My little calamondin is doing well after almost a year in my house but I am constantly battling spider mites. Any suggestions?
On Jul 25, 2011, elkelrod from Country Club Estates, GA wrote:
I've just recently purchased a Calamondin....it already has fruit, and I just noticed today that a branch about 12" long just above the soil line is not at all like the rest of the plant. The leaves are different in shape (no fruit on this branch) and there are long thorns on this same branch as well. Does anyone have an explanation for this?? Just doesn't seem normal to me!
On Dec 11, 2009, cookiew44 from Opelika, AL wrote:
My mom & I were on the way home from Fla. and we stopped for gas before we got out of the state. We were looking for lotto tickets when i spotted the little package of calamondin orange tree. I thought i would try to grow it just to see if i could. Well, I think that was about 7 years ago. I didn't know what to do with it. So, I put it in a new pot and it started growing-slowly. My bathroom window has alot of light, & so does my kitchen window, so i moved it from window to window. It has had lots of little oranges on it. Today it is about 21 " high and 2 ft. wide.
I have given my friend a little orange & now she is so excited it is coming up from seeds.
I am thankful I found Dave's Garden and more info on these calamondin oranges and recipes. My little tree is full of fruit now. Won't be long till they are ripe. First time for about 12 oranges &
they are the size of half dollar. I am so excited to now know what
I can do with them. Thank ya'll so much.
Back July we rode down to PC, Fla. & on the way back bought a Meyer lemon and it has one lemon on it.
The flowers on these little trees make your room smell so sweet..

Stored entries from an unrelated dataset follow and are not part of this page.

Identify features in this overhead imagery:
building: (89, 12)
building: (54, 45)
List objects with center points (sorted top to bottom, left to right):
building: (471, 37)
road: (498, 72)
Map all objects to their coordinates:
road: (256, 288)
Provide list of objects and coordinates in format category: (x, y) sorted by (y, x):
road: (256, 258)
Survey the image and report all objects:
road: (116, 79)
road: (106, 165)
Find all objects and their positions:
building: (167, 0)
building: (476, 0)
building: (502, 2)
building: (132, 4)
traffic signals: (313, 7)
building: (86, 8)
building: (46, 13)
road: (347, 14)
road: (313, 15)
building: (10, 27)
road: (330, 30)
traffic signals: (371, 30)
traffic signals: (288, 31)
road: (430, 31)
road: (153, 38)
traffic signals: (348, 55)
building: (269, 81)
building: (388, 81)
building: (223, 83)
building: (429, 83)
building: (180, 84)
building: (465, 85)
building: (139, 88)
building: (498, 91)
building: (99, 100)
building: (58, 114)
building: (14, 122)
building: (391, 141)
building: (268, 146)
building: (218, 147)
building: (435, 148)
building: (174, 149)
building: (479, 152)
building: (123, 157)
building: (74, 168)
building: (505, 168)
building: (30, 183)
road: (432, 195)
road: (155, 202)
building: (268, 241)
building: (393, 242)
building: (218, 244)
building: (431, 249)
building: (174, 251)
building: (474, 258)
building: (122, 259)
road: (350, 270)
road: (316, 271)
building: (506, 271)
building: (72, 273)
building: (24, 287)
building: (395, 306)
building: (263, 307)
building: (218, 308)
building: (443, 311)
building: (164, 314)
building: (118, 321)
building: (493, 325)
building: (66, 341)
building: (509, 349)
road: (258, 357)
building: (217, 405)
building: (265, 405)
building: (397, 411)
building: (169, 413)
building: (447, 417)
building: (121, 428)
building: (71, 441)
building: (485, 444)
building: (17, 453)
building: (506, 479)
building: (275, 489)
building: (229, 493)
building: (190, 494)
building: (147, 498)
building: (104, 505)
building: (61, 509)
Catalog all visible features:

Hey, keep those rescipes coming.
Have a blessed day.
On Sep 21, 2009, davecito from Carrboro, NC wrote:
My calamondin is about 15 months old, in a container, so I can keep it inside through a North Carolina winter. Most of the growth I've gotten has been in the spring and fall - warm days, but cool (not cold) nights. A stretch of very hot afternoons brought growth to a near standstill during the peak of summer; when temps fell into the 70s and 80s, I got an almost immediate flush of new growth. Very lush foliage - it's a very handsome, shrubby plant.
On Dec 11, 2008, lucyjon from Brookfield, IL wrote:
I first purchased this as a small potted plant 10 years ago. It was flowering and fruiting when I bought it, even though it was only 12 inches high. It is now three and a half feet high, in a 16 inch pot, and covered with about 50 fruits and just as many blossoms. I use any regular potting soil, even putting all leaves and rotted fruit back into the pot. I feed only twice a year. I drag the pot outdoors for three seasons a year, finding that it can shrug off a slight frost. In the winter, it sits near an East window, getting no direct sunlight at all and does just fine. It seems to blossom most in the fall, right after I bring the pot indoors, and all fruit that has been hanging green for months quickly ripens indoors. Last winter I had a bout of aphids which were quickly eaten by a ladybug which I revived from its' winter- windowsill nap. The fruits are extremely tart but perfect in a pot of tea with honey. Guests are always amazed by this little tree. "The Joy Of Cooking" cookbook has several recipes using this fruit. I have been so happy with this tree that I have bought two other miniature citrus trees, a tangerine and a Meyer lemon.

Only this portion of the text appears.